▶ _Reading passage_
Secure Connectivity Brings Onsite Insights to Offsite Services

Juan-Ramon CamposThe J. J. Pickle Research Campus is a collaboration between the University of Texas (UT) and industry, including Emerson Automation Solutions. The pilot plant was the first location to implement Emerson wireless, and its current focus is separations research, including the removal of carbon dioxide (CO2) from stack gas. The plant also uses Plantweb Optics to monitor plant controls on distillation, CO2 adsorption/stripping, liquid-liquid extraction, oil extraction from algae, and verification of separation.

The facility is also used for process scale-up and troubleshooting, and as a beta site for much of Emerson’s new technology. It has been running DeltaV distributed control system for 18 years, with 600 DSTs running several units, an M-series controller and I/O, S-series controllers and I/O, Electronic Marshalling, AMS Device Manager and machinery health monitoring, and more than 60 wireless HART devices, plus wired HART and Foundation fieldbus devices, monitored by AMS Device View.

▶ _Explore the material_
a) For each statement, say yes or no according to the pilot plant article, and quote the words from it that settle the answer: (i) The pilot plant's current focus is separations research. (ii) The facility has been running the DeltaV distributed control system for 20 years. (iii) The facility has more than 60 wireless HART devices.
b) Name every plant control that the pilot plant article says is monitored with Plantweb Optics.
c) Write a continuation of the pilot plant article, starting right after its final sentence.
The material that follows was taken from a separate source and has no connection to the pilot plant article.

(Images with bounding boxes)
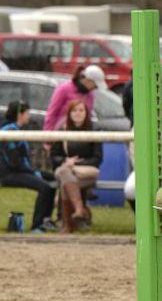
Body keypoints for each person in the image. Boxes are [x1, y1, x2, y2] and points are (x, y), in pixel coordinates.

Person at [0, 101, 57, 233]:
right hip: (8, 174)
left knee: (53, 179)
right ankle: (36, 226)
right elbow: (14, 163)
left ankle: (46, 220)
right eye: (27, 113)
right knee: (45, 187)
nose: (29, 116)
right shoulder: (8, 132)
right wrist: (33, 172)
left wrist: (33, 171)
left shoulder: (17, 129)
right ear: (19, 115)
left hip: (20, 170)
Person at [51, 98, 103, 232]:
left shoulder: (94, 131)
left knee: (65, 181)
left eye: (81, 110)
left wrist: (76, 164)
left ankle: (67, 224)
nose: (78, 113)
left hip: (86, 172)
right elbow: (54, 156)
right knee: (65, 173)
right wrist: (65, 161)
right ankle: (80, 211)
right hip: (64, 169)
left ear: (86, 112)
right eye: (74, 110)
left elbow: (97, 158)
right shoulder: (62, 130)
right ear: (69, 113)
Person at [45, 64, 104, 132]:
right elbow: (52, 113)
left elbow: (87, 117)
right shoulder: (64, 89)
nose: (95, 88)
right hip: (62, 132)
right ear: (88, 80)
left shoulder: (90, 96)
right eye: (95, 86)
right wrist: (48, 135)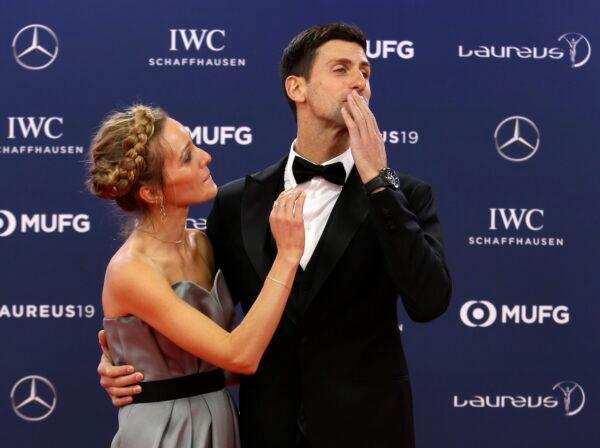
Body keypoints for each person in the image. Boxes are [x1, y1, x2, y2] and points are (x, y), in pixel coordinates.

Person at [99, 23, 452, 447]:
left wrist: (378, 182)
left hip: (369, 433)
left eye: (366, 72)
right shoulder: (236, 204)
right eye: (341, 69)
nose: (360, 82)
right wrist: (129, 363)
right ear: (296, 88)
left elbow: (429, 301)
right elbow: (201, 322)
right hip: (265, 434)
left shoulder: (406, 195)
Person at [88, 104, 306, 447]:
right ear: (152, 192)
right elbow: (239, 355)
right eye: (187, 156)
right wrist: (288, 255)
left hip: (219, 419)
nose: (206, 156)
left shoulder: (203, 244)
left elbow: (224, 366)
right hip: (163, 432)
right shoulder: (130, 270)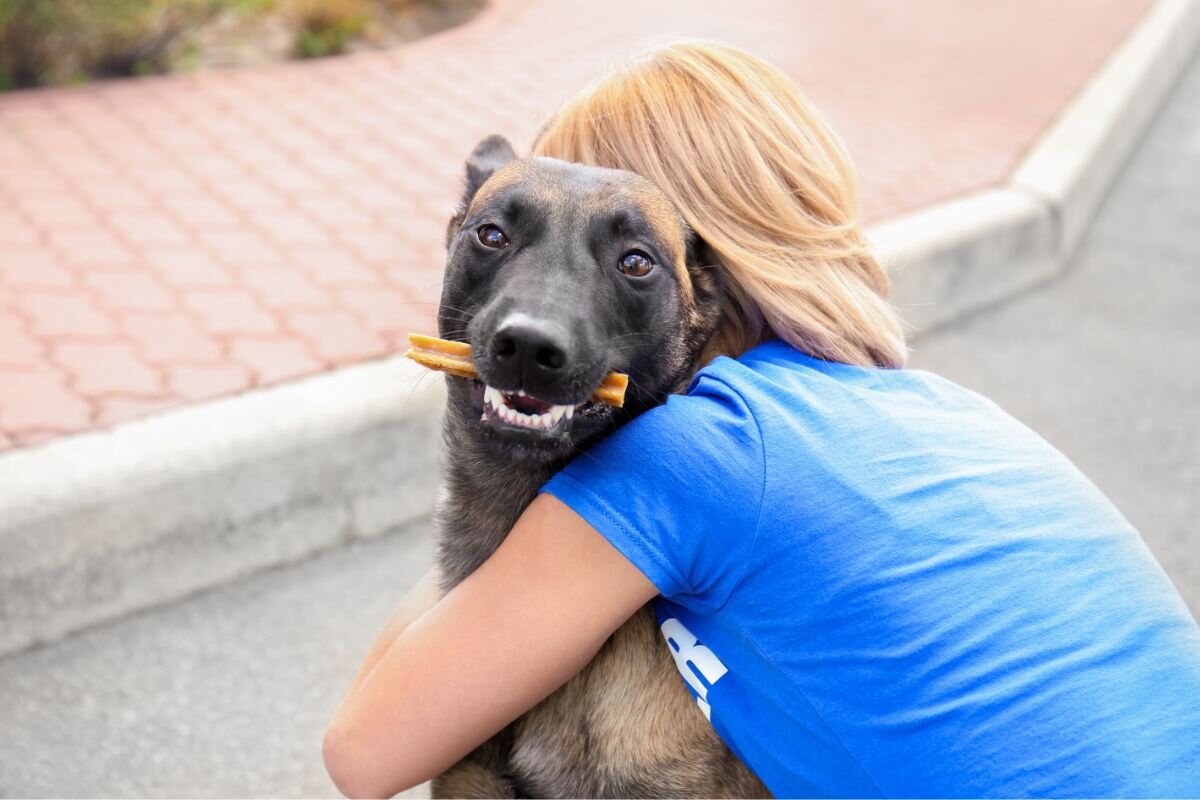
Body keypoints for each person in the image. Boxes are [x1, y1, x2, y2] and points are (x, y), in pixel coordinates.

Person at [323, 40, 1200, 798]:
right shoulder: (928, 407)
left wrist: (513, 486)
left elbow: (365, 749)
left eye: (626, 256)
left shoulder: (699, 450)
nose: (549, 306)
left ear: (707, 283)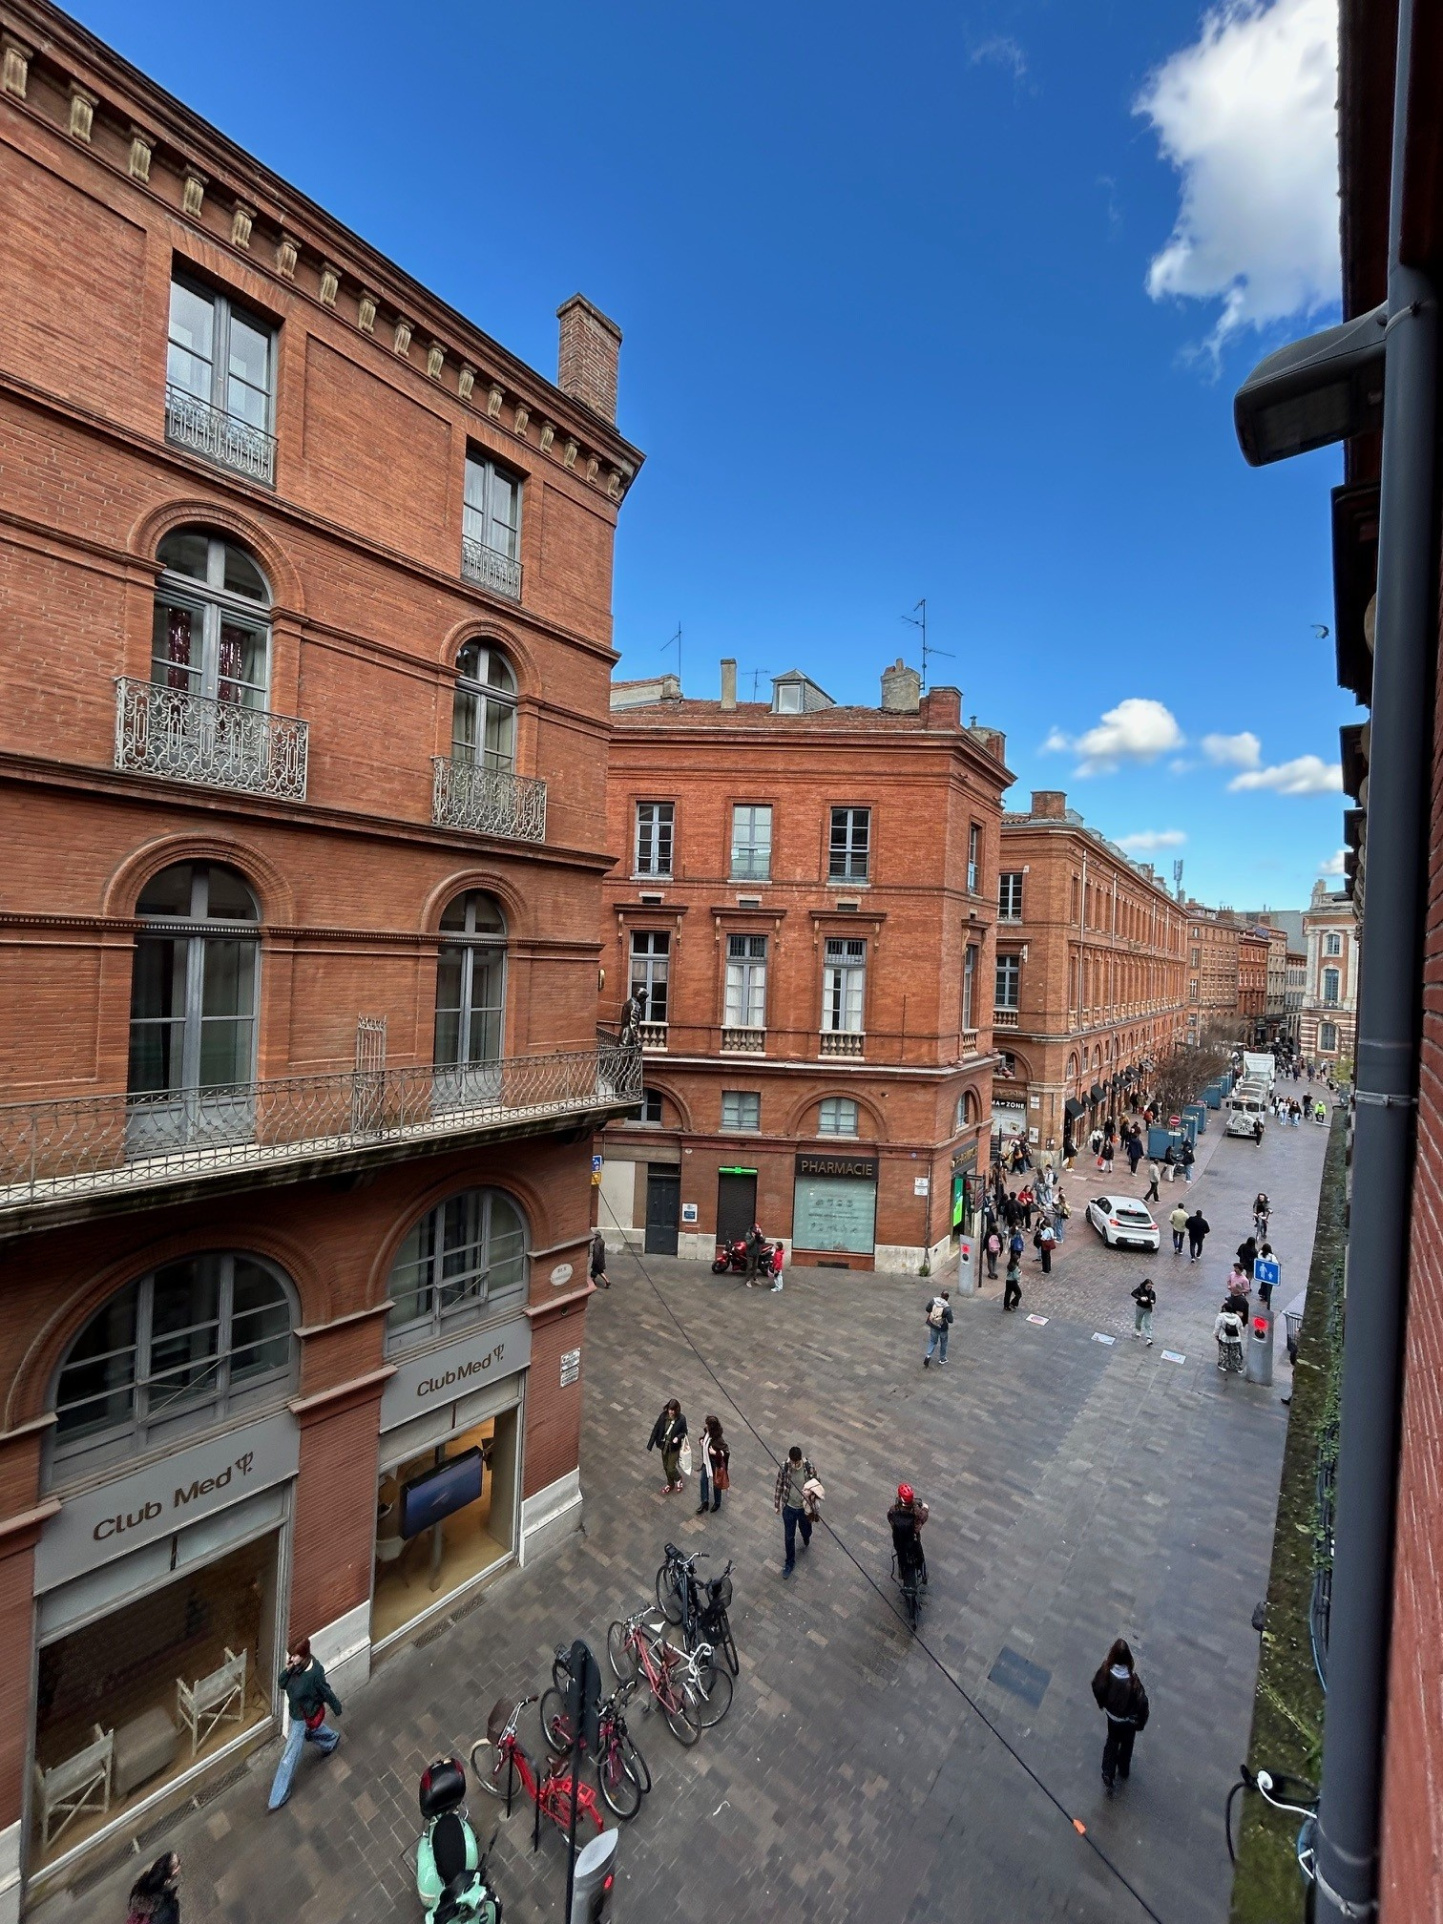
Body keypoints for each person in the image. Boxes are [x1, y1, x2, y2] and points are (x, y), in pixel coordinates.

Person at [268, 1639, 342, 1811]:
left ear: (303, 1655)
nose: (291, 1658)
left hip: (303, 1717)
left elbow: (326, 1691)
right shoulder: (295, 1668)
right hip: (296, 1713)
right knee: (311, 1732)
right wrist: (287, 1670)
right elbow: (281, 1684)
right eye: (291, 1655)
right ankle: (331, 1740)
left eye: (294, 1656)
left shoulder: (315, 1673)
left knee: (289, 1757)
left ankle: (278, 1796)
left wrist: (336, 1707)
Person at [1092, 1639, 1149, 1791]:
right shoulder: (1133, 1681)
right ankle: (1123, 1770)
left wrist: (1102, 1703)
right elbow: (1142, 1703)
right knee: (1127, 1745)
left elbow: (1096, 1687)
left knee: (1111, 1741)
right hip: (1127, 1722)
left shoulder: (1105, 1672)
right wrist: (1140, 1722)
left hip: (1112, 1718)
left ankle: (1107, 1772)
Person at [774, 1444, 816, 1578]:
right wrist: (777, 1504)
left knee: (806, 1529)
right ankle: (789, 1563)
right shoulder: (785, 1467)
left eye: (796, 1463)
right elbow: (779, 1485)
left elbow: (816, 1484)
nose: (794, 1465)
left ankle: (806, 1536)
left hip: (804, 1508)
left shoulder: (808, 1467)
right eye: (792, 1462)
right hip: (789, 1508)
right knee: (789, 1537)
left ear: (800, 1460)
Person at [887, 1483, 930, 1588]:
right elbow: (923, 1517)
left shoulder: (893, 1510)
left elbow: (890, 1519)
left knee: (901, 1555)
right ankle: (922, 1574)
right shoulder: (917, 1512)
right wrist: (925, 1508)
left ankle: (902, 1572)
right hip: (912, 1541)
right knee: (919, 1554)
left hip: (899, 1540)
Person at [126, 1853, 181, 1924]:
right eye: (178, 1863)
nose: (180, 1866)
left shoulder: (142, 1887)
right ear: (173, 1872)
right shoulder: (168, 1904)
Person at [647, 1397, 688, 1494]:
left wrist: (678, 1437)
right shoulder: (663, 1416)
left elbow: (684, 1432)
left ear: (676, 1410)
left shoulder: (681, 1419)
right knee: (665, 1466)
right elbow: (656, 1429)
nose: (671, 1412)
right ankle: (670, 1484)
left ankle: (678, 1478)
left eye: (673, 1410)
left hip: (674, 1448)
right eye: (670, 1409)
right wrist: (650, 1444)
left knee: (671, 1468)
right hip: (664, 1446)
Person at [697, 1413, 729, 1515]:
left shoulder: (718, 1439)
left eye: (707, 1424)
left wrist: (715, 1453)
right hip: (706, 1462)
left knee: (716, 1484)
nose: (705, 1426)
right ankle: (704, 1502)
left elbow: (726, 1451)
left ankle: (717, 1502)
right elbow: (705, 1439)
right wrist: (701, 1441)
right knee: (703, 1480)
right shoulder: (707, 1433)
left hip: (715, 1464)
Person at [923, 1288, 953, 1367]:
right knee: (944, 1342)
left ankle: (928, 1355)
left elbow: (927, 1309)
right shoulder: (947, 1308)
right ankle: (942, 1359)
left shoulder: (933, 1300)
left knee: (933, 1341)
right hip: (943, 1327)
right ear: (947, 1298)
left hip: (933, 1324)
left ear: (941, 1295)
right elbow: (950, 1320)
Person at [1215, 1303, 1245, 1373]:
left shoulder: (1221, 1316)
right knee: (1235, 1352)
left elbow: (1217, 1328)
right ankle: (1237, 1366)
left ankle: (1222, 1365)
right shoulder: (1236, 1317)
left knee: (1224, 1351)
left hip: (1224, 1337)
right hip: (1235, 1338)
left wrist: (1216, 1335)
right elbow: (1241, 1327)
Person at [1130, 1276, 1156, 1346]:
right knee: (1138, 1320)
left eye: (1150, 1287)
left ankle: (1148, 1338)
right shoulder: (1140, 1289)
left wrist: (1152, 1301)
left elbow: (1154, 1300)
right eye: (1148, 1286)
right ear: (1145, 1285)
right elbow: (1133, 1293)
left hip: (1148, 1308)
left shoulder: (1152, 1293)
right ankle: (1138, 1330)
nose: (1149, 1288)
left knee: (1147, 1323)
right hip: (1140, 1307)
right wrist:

▶ _Task-by-task answers_
a)
(i) Yes: "its current focus is separations research"
(ii) No: "It has been running DeltaV distributed control system for 18 years"
(iii) Yes: "more than 60 wireless HART devices"

b)
1. Distillation
2. CO2 adsorption/stripping
3. Liquid-liquid extraction
4. Oil extraction from algae
5. Verification of separation

c)
The plant runs with two electricians, one mechanic and a chemist. “Before Plantweb Optics, we’d come in, drink a lot of coffee and open up AMS Alert Monitor, DeltaV Explorer, Wireless Gateway Web Interface, Control Studio and DeltaV Operate to determine the health of the plant,” said Juan-Ramon Campos, instrument technician, electrician and operator. “If abnormal conditions existed, we’d use AMS, Valve Link, Insight, Control Studio and Process History to troubleshoot and determine the next course of action. After determining the problem, we’d head to field with a 475 [field communicator], multimeter, service manual and tools, and after correcting the problem, we’d return to the control room and use above mentioned programs to verify performance.”

Campos and co-presenters Tinh Phan, digital transformation solution architect, Emerson Automation Solutions, and Dhawal Tyagi, chief product officer, ioTium, spoke at the Emerson Global Users Exchange this week in San Antonio.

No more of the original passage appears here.